St Michael and All Angels is located in the Cator Estate in Blackheath. The estate was purchased by John Cator in 1783. The area purchased included the Wricklemarsh mansion along with its 250-acre estate, previously owned by Sir Gregory Page. Following Cator's death in 1806, the estate was inherited by his nephew John Barwell Cator (1791–1850). As there was no church close to the residents of the estate, Cator provided a portion of land and £4,000 towards the construction of the church.

The foundations were laid on 20 December 1828 and the building was completed in February 1830. The architect was George Smith and the builder was William Moore, a local bricklayer and carpenter.

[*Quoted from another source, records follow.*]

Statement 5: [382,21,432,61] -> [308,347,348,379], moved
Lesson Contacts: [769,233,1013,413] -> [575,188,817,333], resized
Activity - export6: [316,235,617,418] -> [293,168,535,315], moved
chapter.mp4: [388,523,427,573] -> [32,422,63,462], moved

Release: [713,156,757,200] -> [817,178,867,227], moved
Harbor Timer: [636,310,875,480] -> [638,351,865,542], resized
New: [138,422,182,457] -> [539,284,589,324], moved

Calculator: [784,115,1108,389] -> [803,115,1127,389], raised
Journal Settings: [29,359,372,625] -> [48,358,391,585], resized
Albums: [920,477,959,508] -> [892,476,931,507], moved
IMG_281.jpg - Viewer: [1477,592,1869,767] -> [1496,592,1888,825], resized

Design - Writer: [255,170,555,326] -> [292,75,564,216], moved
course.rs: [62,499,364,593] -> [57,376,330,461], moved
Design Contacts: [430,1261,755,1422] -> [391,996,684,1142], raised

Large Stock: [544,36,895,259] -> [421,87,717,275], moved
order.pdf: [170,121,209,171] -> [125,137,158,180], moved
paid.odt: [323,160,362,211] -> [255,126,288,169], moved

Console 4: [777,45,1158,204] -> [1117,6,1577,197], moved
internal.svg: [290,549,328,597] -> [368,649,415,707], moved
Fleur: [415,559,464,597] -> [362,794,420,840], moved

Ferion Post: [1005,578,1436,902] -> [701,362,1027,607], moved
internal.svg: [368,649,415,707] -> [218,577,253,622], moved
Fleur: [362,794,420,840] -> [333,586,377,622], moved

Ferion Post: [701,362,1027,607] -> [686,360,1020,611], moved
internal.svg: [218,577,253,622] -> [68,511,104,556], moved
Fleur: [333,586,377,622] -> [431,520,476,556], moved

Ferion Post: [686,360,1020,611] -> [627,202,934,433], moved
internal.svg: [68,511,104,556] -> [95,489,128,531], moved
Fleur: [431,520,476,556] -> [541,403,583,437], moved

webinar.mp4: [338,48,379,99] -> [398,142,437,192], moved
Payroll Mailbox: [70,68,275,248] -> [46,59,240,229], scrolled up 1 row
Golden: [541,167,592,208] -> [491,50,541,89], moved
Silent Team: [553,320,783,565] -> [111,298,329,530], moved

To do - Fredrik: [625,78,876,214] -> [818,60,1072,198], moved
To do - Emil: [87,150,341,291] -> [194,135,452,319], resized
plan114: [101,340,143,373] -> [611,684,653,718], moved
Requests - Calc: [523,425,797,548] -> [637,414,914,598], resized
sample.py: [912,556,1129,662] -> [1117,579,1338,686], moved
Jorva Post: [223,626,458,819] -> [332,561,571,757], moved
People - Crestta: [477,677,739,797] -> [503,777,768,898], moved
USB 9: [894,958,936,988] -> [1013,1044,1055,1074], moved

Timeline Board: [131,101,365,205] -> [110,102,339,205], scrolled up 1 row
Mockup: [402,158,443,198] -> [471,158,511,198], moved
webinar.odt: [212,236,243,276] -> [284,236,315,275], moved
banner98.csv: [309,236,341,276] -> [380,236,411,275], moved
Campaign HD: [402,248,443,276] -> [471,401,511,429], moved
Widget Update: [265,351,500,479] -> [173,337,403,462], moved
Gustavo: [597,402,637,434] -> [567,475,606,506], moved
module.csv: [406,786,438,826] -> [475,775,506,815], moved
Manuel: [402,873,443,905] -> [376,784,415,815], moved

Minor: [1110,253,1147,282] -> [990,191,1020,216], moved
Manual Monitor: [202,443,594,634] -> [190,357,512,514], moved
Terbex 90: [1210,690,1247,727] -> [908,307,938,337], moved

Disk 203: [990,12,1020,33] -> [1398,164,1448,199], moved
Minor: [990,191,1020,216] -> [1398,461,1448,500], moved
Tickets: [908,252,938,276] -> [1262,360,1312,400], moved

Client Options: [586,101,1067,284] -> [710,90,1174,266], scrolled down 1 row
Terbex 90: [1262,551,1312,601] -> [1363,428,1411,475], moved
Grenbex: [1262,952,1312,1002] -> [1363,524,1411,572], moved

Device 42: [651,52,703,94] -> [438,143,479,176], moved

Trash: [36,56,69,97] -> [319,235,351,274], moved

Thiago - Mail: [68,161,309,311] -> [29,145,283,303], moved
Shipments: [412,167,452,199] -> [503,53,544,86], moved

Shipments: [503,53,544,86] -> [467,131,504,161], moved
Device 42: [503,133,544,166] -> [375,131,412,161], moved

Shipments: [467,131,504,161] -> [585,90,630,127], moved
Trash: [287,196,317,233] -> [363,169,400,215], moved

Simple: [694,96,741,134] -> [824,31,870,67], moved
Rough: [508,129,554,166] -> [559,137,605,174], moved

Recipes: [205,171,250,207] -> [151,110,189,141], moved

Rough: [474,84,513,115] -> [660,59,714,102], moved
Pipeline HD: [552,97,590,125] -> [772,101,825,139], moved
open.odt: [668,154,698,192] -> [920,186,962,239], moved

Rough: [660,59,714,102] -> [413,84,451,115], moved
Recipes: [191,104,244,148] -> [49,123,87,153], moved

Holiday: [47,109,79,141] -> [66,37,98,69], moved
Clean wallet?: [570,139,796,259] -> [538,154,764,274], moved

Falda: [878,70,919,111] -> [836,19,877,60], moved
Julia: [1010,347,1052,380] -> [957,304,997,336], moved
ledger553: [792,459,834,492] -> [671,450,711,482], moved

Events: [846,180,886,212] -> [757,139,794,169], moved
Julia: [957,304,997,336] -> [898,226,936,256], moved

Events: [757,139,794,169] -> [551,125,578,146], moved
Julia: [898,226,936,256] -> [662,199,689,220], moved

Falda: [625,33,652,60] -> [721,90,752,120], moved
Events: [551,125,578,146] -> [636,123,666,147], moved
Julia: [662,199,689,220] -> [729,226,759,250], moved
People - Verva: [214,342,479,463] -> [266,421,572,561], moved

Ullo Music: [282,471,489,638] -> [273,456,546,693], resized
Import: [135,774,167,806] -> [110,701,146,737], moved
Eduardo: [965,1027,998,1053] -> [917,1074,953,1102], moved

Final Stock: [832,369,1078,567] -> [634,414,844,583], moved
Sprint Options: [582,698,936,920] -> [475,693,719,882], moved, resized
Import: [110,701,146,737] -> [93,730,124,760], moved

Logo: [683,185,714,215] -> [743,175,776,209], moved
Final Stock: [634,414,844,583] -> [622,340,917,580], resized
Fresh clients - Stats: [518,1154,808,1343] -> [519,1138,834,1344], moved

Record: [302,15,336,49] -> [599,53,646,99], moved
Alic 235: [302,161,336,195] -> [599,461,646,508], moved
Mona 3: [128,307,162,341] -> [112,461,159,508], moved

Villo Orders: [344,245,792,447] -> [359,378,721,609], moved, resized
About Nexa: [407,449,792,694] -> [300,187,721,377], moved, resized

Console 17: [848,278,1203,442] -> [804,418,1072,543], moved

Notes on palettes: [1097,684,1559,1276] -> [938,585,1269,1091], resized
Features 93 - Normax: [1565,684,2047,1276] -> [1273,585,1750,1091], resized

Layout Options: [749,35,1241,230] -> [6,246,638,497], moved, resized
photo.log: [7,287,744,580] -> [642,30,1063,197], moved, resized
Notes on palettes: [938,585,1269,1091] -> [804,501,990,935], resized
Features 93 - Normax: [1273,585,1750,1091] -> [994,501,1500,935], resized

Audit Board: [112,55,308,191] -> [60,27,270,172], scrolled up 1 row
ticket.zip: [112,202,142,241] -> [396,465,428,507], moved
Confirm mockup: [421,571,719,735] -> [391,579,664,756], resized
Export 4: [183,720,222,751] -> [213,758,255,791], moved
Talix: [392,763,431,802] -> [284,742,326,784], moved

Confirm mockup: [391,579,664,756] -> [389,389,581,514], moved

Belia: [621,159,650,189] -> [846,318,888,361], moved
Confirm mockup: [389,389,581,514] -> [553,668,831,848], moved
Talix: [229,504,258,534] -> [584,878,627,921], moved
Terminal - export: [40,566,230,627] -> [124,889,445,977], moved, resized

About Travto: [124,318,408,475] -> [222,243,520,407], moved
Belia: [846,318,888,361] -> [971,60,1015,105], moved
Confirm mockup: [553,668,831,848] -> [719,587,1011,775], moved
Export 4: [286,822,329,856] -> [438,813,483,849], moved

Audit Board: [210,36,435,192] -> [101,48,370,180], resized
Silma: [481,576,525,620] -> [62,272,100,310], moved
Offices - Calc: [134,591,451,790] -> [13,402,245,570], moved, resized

The chapel was consecrated as the parish church of St Michael and All Angels in 1874. Until then, the church had been called either Trinity or St Peter’s Chapel or simply ‘Mr Cator’s chapel'.

During the Second World War, when Frank Colquhoun was vicar, the church was heavily affected by air raids.

===Architecture===
The church was designed in a Gothic style unusual for the 1830s. The building has a distinctive, tall 172 ft high spire, which is known as "the Needle of Kent". The steeple is placed unusually at the east end of the building. The location is thought to have been intended to attract attention as seen from the crossroads of the estate. The building is made of white Gault bricks with Bath stone dressings and roofed with Welsh slate. Ian Nairn describes it as "far more individual than the usual run", and "more than a studious crib from a pattern book", and notes "the highly successful Eastern Tower".

The stone pulpit was erected in 1920 as a World War I memorial.